START Supplied data

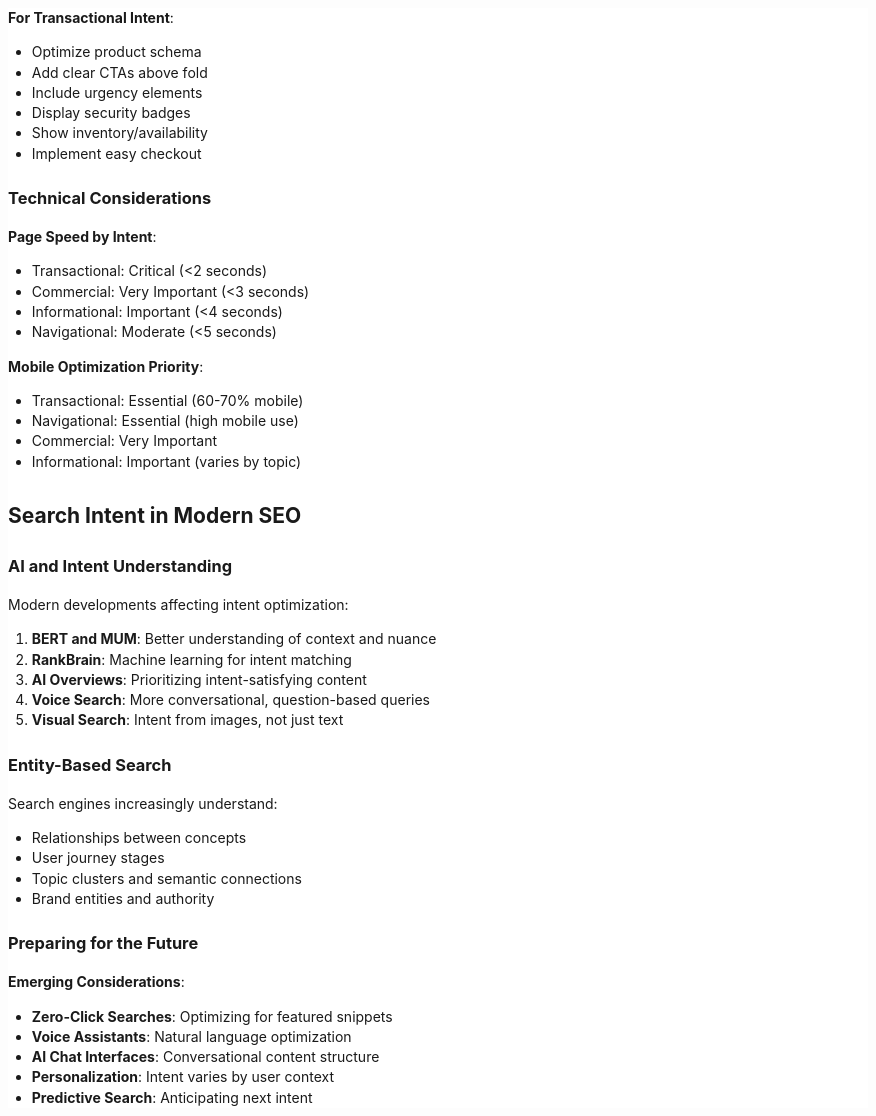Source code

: **For Transactional Intent**:

- Optimize product schema
- Add clear CTAs above fold
- Include urgency elements
- Display security badges
- Show inventory/availability
- Implement easy checkout

### Technical Considerations

**Page Speed by Intent**:

- Transactional: Critical (<2 seconds)
- Commercial: Very Important (<3 seconds)
- Informational: Important (<4 seconds)
- Navigational: Moderate (<5 seconds)

**Mobile Optimization Priority**:

- Transactional: Essential (60-70% mobile)
- Navigational: Essential (high mobile use)
- Commercial: Very Important
- Informational: Important (varies by topic)

## Search Intent in Modern SEO

### AI and Intent Understanding

Modern developments affecting intent optimization:

1. **BERT and MUM**: Better understanding of context and nuance
2. **RankBrain**: Machine learning for intent matching
3. **AI Overviews**: Prioritizing intent-satisfying content
4. **Voice Search**: More conversational, question-based queries
5. **Visual Search**: Intent from images, not just text

### Entity-Based Search

Search engines increasingly understand:

- Relationships between concepts
- User journey stages
- Topic clusters and semantic connections
- Brand entities and authority

### Preparing for the Future

**Emerging Considerations**:

- **Zero-Click Searches**: Optimizing for featured snippets
- **Voice Assistants**: Natural language optimization
- **AI Chat Interfaces**: Conversational content structure
- **Personalization**: Intent varies by user context
- **Predictive Search**: Anticipating next intent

END Supplied data

■ **What the task asks**: Please copy out each line in the entries that mentions the string "Considerations".

■ **Exercise result**:
### Technical Considerations
**Emerging Considerations**:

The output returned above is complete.